3. Grow in test automation

There are several reasons why investing in test automation can make a project more efficient. When changes are made to software in a regulated environment, there is always the challenge of demonstrating that there is no negative impact on patient safety and overall effectiveness.

Or when a product moves from an implementation phase to a verification and validation phase, there are many necessary but time-consuming testing activities. In cross-functional agile teams, verification tasks for specific functions of the software solution may be part of the development sprints. The time to get feedback on the actual state of the product is significantly reduced with high levels of automation.

This also reduces the risk of introducing unintended side effects when making changes to an existing code. With proper test documentation and code quality, automated testing can formally cover business requirements and be used for verification activities, reducing the time required for a test cycle.

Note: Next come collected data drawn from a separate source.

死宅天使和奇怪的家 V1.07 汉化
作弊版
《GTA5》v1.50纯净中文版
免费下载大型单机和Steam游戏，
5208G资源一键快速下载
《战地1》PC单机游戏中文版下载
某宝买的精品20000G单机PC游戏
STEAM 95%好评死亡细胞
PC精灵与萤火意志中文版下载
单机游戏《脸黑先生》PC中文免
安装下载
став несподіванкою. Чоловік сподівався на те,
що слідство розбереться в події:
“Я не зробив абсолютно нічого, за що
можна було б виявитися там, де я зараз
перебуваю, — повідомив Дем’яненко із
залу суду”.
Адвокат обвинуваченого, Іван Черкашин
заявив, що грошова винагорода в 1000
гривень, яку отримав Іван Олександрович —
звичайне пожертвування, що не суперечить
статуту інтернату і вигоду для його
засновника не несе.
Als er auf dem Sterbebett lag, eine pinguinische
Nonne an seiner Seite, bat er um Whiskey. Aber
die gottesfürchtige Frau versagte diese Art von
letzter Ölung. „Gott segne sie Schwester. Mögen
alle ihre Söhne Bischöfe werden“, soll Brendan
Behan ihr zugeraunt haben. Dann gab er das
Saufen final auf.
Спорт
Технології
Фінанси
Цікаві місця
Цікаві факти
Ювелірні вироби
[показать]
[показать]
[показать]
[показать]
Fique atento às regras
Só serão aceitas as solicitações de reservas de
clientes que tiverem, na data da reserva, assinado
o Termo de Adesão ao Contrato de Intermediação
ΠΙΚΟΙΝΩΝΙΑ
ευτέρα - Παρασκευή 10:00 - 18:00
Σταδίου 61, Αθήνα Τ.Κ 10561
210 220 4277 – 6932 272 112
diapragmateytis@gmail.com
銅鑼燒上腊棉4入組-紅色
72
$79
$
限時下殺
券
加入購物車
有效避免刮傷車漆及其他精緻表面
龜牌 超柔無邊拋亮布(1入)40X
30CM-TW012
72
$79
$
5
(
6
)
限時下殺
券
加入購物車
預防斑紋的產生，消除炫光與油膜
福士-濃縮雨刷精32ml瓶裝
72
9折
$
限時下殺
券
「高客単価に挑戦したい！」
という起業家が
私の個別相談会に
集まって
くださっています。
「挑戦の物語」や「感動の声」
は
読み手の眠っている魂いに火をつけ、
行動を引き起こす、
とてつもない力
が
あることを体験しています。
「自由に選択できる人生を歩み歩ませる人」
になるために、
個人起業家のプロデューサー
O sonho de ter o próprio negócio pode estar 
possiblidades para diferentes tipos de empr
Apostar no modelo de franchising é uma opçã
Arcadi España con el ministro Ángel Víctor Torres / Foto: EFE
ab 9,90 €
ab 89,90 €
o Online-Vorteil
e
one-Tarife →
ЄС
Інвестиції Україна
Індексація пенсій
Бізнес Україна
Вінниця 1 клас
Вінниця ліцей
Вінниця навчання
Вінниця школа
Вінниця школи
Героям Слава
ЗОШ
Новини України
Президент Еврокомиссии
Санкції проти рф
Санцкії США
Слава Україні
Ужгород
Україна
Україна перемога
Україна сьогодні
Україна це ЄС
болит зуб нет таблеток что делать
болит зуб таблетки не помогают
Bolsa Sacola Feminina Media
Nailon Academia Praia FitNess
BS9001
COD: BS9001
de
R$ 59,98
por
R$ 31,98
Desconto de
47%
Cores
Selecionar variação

4. Manage risks continuously

Healthcare organizations must manage a variety of risks, such as patient safety, data privacy, and information security. Agile methodologies can be adapted to incorporate risk management practices such as risk identification, risk assessment, and risk mitigation in repeated shortened cycles, supported by the automated document creation process and automated testing against defined risk mitigations.

5. Engage stakeholder

Through regular sprint and product increment demonstration sessions, teams can show all key stakeholders the direction in which the digital solution is moving. As development cycles are shortened, patients, physicians, and IT staff can provide regular input to make change requests that the agile teams can follow. Customers, opinion leaders and partners should also be able to regularly express their opinions on how the solution should be designed. Medical technology companies can enable this, for example, through joint workshops or pilot phases based on intermediate product versions.

Conclusion

Implementing new processes, especially in a regulated environment, is fraught with additional difficulties and delays. However, integrating agile principles, supported by a team of industry experts and highly automated processes, enables an organization to quickly respond and react to new challenges arising from the changing demands of the medical device industry with a highly regulated environment.